Energi Terbarukan Apanya?
Pihak PLN, Pokja dan antek-anteknya getol omong (kosong) tentang energi terbarukan dari proyek geothermal. Bahkan Bupati Kanis Tuaq sesumbar mendukung penuh PLTP Atadei hanya karena menerima sowan dari PLN.
Apa yang Bupati pikirkan tentang energi terbarukan itu? Apanya yang baru? Faktanya: alam dihancurkan, sumber panas bumi di Watuwawer, tempat warga menjadikannya “dapur alam” untuk memasak makanan dan lauk, akan hancur dan hilang dalam sekejap.

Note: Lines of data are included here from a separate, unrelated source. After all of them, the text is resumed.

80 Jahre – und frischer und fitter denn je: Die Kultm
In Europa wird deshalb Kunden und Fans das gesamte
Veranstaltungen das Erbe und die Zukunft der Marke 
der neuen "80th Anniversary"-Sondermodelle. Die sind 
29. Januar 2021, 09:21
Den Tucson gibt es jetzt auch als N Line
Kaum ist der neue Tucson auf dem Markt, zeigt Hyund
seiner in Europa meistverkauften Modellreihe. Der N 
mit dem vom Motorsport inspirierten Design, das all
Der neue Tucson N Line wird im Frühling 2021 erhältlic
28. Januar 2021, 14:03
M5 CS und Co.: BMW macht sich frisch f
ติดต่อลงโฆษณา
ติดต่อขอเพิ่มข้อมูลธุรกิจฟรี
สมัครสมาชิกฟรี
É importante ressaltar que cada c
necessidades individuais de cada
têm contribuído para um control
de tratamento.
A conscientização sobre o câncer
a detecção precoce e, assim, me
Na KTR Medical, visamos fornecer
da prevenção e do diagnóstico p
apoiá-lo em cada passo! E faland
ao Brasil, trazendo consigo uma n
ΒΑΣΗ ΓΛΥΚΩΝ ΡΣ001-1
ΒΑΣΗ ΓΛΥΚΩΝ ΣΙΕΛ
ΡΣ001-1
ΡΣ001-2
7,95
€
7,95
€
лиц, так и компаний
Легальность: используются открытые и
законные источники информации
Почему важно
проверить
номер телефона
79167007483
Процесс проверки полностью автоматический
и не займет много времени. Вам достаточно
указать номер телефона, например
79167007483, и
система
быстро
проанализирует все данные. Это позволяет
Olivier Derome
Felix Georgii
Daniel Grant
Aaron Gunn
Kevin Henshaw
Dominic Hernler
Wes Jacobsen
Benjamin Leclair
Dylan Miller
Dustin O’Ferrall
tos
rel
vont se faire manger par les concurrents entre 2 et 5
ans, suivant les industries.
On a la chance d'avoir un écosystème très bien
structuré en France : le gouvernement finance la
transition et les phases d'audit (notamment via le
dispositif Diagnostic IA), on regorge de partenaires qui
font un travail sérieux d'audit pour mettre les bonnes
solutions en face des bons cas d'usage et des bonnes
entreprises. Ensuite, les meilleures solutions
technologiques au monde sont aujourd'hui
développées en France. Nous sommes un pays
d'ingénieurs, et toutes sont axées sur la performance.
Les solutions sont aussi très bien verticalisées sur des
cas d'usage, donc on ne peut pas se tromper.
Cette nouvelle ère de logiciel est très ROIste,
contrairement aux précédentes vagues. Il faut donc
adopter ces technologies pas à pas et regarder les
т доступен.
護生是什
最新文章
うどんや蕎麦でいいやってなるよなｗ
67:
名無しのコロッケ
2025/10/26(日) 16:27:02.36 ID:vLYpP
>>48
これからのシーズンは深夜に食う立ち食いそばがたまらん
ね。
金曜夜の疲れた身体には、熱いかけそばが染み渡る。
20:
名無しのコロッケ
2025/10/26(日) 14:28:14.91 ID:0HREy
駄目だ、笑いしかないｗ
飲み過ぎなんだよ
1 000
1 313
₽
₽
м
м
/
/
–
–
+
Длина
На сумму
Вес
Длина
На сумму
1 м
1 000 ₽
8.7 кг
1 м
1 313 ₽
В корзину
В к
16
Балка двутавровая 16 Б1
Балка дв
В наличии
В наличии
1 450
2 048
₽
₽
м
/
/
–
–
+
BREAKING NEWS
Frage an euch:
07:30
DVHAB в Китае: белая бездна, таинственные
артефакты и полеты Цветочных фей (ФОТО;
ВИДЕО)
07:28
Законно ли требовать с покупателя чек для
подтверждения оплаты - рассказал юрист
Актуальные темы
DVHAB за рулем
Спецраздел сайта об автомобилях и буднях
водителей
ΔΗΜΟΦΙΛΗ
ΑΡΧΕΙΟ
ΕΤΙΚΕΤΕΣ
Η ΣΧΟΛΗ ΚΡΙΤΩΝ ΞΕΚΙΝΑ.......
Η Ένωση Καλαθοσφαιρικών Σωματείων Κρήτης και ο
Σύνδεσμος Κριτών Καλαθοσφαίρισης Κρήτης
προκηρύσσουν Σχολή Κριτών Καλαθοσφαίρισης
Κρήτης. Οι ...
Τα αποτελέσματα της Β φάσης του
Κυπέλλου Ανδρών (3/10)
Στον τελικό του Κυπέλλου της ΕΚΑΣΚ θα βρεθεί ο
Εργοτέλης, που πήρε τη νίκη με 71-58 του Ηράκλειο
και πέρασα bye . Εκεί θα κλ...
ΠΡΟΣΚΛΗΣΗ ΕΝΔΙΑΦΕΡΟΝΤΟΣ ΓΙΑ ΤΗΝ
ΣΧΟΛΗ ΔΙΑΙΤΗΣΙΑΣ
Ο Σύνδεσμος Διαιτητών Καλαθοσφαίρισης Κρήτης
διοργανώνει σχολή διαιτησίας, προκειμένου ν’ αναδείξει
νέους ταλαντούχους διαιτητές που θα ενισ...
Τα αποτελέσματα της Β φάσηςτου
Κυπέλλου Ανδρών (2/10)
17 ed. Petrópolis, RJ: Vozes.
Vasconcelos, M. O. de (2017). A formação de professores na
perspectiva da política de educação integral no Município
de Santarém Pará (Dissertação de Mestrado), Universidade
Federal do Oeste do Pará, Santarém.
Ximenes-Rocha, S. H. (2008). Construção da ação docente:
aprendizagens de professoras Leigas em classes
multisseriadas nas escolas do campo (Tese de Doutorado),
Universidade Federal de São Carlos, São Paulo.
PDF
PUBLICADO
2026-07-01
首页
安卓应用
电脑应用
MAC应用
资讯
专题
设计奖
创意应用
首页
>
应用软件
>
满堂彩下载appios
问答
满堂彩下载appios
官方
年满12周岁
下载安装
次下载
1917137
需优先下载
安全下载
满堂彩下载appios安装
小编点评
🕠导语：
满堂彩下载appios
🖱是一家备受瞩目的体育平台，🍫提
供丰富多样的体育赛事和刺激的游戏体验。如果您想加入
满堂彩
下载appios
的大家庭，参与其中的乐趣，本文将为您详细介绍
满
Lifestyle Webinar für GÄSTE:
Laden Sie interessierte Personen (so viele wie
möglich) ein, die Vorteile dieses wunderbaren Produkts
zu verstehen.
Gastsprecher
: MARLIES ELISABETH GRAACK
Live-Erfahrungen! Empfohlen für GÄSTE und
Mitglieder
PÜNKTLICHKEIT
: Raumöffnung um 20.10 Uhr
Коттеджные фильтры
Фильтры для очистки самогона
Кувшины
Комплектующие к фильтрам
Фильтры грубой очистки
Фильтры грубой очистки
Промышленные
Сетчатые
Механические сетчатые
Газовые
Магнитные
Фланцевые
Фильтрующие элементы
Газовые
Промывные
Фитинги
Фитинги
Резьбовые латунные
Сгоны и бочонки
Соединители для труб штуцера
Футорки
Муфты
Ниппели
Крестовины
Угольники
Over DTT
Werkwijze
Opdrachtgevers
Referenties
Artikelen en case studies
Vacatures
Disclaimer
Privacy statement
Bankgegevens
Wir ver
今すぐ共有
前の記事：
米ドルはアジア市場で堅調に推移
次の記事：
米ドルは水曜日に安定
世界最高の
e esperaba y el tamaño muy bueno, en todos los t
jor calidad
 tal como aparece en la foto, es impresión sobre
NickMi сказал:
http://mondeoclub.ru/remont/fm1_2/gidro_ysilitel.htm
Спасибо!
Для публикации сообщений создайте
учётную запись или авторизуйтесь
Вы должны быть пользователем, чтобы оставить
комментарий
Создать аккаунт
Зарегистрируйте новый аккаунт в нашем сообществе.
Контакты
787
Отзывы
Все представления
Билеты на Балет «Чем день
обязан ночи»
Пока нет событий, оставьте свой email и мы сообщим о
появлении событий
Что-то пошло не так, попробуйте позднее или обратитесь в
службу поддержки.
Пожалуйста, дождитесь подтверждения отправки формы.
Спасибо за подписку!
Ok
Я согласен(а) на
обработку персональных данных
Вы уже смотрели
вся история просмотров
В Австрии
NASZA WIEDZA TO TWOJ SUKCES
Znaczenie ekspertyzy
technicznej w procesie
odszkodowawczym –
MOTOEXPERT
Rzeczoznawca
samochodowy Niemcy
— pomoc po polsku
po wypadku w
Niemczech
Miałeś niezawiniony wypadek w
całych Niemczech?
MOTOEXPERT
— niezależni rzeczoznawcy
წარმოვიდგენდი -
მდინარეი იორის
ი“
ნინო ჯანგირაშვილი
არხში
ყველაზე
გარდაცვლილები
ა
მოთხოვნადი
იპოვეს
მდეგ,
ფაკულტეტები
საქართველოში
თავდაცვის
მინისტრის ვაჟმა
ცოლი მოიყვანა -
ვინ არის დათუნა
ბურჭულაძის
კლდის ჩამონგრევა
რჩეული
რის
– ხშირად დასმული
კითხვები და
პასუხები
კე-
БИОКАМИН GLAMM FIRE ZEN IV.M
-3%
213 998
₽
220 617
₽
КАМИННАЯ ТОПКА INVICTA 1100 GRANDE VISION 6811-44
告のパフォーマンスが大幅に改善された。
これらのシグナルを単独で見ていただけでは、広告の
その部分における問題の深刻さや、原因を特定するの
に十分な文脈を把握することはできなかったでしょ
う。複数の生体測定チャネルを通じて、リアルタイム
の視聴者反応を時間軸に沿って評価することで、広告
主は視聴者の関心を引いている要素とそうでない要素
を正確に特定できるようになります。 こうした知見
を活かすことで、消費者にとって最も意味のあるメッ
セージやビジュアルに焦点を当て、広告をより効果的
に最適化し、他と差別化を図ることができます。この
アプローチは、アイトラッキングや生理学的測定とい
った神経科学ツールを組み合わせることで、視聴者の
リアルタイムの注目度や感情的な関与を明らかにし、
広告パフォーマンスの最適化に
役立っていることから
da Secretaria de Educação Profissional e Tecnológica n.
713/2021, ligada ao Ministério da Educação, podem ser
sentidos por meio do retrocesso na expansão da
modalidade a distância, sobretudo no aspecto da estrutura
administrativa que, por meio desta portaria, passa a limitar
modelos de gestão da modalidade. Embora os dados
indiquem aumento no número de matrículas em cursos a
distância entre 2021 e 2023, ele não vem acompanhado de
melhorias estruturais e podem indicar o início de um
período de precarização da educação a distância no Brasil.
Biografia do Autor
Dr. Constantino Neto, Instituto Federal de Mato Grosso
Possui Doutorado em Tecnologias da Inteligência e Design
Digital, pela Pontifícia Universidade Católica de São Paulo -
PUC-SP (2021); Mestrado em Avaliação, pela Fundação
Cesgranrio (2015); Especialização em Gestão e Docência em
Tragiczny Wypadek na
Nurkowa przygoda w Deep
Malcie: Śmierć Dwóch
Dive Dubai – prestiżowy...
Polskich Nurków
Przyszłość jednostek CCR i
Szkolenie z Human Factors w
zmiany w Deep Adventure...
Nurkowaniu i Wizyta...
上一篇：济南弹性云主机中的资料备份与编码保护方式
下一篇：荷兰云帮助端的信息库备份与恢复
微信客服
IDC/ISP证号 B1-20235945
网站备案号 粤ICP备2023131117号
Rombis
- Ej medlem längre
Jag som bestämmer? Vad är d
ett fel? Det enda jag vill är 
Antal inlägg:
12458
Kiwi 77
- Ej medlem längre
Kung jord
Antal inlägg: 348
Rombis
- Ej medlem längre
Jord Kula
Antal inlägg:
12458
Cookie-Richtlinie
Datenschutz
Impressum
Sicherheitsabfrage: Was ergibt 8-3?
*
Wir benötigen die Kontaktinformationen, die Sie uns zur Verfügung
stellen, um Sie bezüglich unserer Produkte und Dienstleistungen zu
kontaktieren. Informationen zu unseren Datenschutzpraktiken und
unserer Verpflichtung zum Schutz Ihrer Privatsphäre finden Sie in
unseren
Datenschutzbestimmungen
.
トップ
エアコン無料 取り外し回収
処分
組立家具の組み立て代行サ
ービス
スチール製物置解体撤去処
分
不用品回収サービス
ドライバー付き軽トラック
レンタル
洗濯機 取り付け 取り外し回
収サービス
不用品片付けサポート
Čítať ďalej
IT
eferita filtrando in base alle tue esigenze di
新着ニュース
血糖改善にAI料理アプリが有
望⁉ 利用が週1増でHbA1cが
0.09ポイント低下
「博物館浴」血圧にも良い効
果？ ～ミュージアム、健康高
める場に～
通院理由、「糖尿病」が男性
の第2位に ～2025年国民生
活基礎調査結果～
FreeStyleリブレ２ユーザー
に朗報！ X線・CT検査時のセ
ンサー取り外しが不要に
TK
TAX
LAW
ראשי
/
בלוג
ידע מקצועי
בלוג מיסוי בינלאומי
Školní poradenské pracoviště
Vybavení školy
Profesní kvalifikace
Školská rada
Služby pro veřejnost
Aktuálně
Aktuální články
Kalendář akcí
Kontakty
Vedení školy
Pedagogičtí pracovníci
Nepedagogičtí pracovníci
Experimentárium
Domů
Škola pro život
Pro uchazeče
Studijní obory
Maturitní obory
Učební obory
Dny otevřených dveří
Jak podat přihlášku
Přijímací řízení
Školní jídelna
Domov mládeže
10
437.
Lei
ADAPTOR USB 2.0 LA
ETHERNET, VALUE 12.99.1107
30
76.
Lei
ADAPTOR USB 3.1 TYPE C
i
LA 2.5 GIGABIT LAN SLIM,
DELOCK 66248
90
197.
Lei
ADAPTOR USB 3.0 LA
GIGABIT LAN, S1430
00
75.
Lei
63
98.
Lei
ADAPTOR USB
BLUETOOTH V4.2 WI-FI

Kita tidak membayangkan lingkungan sekitar akan hancur. Zat beracun yang mematikan menjadi ancaman paling dahsyat bagi keberlanjutan hidup manusia. Apakah proyek geothermal terlaksana hanya karena Sebagian warga yang mungkin saja kurang informasi dan terjepit kebutuhan hidup menjual tanahnya kepada PLN?
Apakah dampak buruk nanti hanya dialami oleh kelompok pemilik tanah yang menggadaikan hidup dan masa depan anak cucunya?
Mengapa kita tidak pikirkan tntang energi sinar matahari yang melimpah ruah? Mengapa negara yang direpresentasi oleh institusi PLN dan Pemkab Lembata diwakili Pokja memaksakan sebuah proyek berdampak destruktif tanpa mendengarkan suara penolakan rakyat yang lintas generasi mengais hidup dan masa depan di atas tanah yang hendak dirusakkan?
Apakah Bupati Kanis Tuaq hanya mau baik dan sopan kepada PLN lalu pada saat yang sama menguburkan rakyat Atadei?
Mestinya pemimpin Lembata saat ini terbuka untuk belajar dari Mantan Penjabat Bupati Lembata, Paskalis Tapobali yang dalam kasus geothermal sangat hati-hati dan bijaksana menyampaikan pendapat. Paskalis tidak pernah menyatakan menerima proyek PLTP Atadei ini. Dia kembalikan semuanya kepada rakyat.
Benar, rakyat Lembata tidak hanya butuh pemimpin yang baik saja tapi mesti kritis dan rasional. Pemimpin itu harus berpikir, bukan sekadar merasa baik-baik saja. Omongan pemimpin harus mempertimbangkan banyak aspek dan dimensi.
Pemimpin jangan asal omong, apalagi omong asal-asal saja. Jangan sampai luka di hati masyarakat membara dalam kekerasan. Jadi klaim “energi terbarukan” itu hanya bualan da khayalan PLN dan antek-anteknya.